Text for analysis:

....

We emerged four years later, victorious - but inconsolably mourning 62,000 dead. Another 60,000 would die within a decade of returning to Australia.
With deeply embittered public discourse and facing privations beyond the comprehension of our generation, we remained true to our democratic principles.
We emerged Australians.
Every nation has its story. This is our story.
The most tragic and heroic chapter to our story unfolded 100 years ago this month at Fromelles and the small French village of Pozieres.
The AIF’s arrival in France
As two weary AIF Divisions withdrew from Gallipoli to Egypt, leaving 8,700 dead, recruitment was surging in Australia. Regrouping, the AIF expanded to four Divisions, unaware the worst was yet to come.
The inexperienced AIF was ill-prepared for the Imperial German Army. Less than a third of its troops had fought on Gallipoli.
France was now Germany’s western border.
With two years on the Western Front, the battle hardened Germans were better trained and equipped. Germany’s complex of trenches, fortified villages and belts of barbed wire marked no man’s land strategically covered with machine-guns and German artillery.
Troops of I ANZAC Corps arrived in March 1916, into the relatively quiet “nursery” sector near Armentières on the Franco–Belgian border.
They learned the routine and rigours of trench warfare and new weapons - the Mills bomb (hand grenade), Lewis light machine-gun, and the Stokes trench mortar.
They made forays into no man’s land, fighting patrols and short, violent trench raids to kill and capture German troops and intelligence.
Disparate units gained cohesion and vital combat experience before the looming battles.
By June’s end, 600 Australians were dead and Private William Jackson had been awarded the first Victoria Cross to a member of the AIF in France.
Then all hell broke loose.
On the 1st of July, 80 battalions of the British and French armies went ‘over the top’ in the Somme Valley. They advanced into heavy, enfilading machine-gun fire, brutally finding the week-long artillery bombardment had inflicted little damage on German defences.
At that first day’s end, British forces had suffered 60,000 casualties, almost 20,000 dead in Britain’s greatest military disaster - ever.
Australia’s would follow 18 days later.

....

Directions:
Resume the account of the Australian Imperial Force in France in 1916, picking up after its final sentence.

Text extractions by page
....

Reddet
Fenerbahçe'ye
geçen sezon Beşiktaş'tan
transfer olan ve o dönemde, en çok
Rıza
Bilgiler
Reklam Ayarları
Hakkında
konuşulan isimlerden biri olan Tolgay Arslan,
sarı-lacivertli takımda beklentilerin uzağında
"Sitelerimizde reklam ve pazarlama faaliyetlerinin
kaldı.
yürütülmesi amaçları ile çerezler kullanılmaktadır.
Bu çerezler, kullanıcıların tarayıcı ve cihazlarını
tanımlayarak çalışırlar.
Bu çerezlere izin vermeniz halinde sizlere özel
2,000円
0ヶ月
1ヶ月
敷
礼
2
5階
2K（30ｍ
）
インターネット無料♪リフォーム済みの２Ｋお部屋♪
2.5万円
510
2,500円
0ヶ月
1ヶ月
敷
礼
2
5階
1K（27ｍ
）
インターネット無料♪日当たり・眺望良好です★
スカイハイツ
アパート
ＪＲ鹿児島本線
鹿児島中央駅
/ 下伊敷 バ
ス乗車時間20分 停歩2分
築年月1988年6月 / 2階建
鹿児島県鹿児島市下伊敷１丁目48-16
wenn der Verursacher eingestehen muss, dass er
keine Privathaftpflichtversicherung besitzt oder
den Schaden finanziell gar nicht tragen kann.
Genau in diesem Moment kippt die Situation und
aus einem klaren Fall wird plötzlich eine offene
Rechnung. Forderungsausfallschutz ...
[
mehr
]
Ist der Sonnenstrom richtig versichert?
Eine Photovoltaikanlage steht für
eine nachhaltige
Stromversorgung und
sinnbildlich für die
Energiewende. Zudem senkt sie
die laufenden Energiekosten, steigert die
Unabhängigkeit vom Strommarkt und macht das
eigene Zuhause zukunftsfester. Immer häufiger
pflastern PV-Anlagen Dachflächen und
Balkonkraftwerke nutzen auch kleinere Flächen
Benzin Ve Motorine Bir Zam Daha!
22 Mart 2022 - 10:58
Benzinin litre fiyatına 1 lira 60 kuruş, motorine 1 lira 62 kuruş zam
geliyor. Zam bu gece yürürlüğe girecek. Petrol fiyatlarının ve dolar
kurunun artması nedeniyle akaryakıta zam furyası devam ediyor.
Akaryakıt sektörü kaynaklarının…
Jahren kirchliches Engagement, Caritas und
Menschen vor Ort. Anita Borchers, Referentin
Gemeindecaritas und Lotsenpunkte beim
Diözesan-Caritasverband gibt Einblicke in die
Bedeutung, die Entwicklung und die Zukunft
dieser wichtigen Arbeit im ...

....

Task response:
FROMELLES
In mid-July as the Australian divisions of I ANZAC moved south to support the British offensive raging on the Somme, the Germans erected a sign:
‘ADVANCE AUSTRALIA – IF YOU CAN’
Australian and New Zealand troops of II ANZAC Corps arrived from Egypt in June. Just two weeks in the “nursery” sector, they were committed to a British attack against heavily fortified German positions near the village of Fromelles. The ‘plan’ was to stop German reserves moving into the main Somme battlefield.
It was a disaster.
The front of the attack was 4 kilometres. They would advance across 80 to 400 metres of open ground in broad daylight under direct observation from waiting German lines. German defences included 700 concrete blockhouses and a strong redoubt, known as ‘Sugarloaf’ overlooking most of the allied advance.
Major Geoffrey Gordon McCrae of Hawthorn, Victoria wrote his last letter home before leading the 60th battalion:
"Today I lead my battalion in an assault on the German lines and I pray God that I may come through alright and bring honour to our name. If not I will at least have laid down my life for you and my country, which is the greatest privilege one can ask for. Farewell dear people, the hour approacheth."
The seven-hour artillery bombardment on the German trenches failed miserably. It ended at 6 pm on 19 July 1916. Assaulting troops of the Australian 5th Division and British 61st Division “hopped the bags” to attack across no man’s land.
Lumping scaling ladders, picks, shovels, rifles and bags of grenades, they ran into a fusillade of withering machine-gun fire.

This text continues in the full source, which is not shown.